Reproduce the entries below exactly, but leave the pictures out.
(Data supplied)
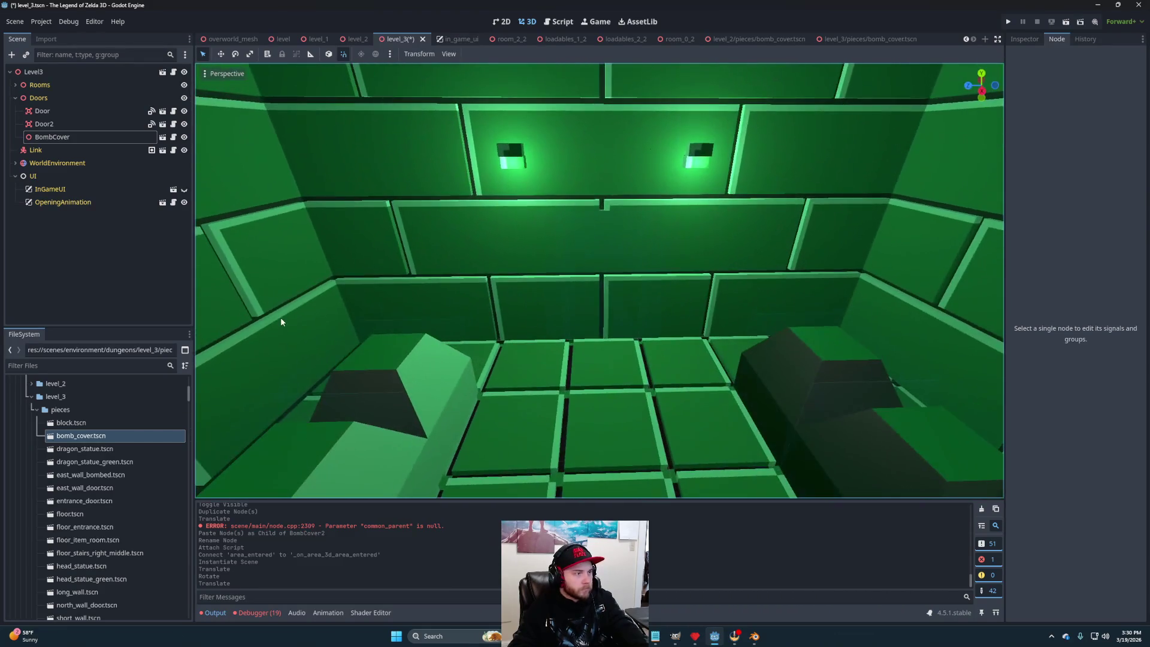
{"action": "scroll", "scroll_direction": "down", "scroll_amount": 3}
{"action": "left_click_drag", "start_coordinate": [438, 318], "coordinate": [450, 325]}
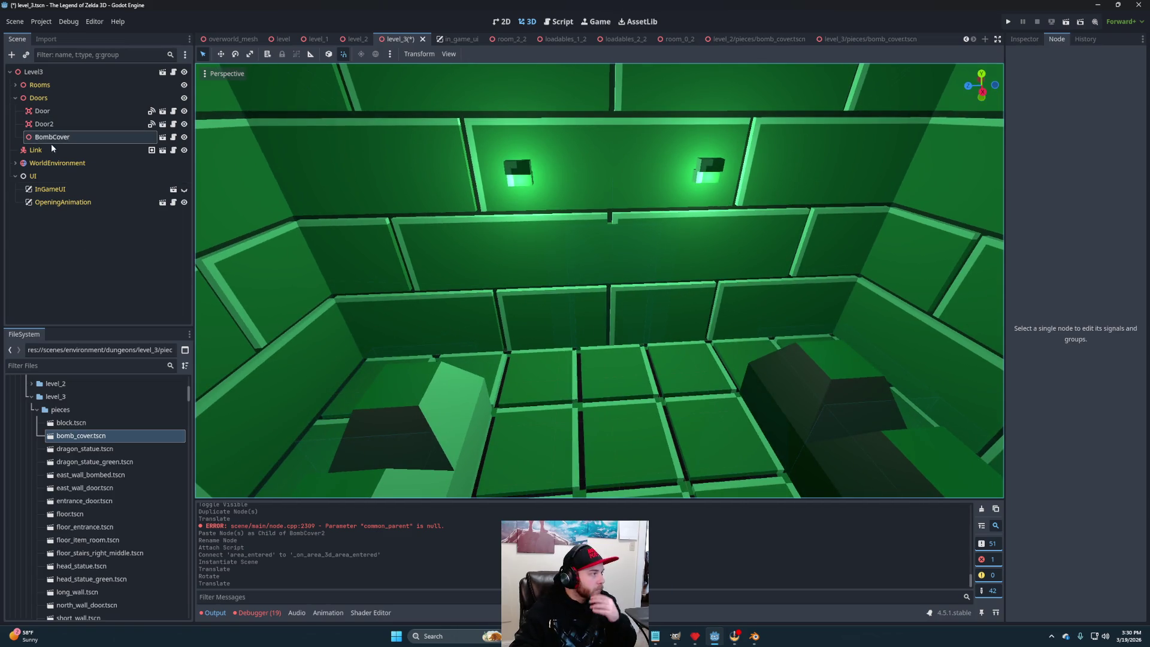
{"action": "left_click", "coordinate": [52, 136]}
{"action": "left_click_drag", "start_coordinate": [578, 304], "coordinate": [636, 253]}
{"action": "left_click_drag", "start_coordinate": [450, 317], "coordinate": [827, 58]}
(End Data supplied)
#### Expected answer
{"action": "scroll", "scroll_direction": "down", "scroll_amount": 3}
{"action": "left_click_drag", "start_coordinate": [438, 318], "coordinate": [450, 325]}
{"action": "left_click", "coordinate": [52, 136]}
{"action": "left_click_drag", "start_coordinate": [578, 304], "coordinate": [636, 253]}
{"action": "left_click_drag", "start_coordinate": [450, 317], "coordinate": [827, 58]}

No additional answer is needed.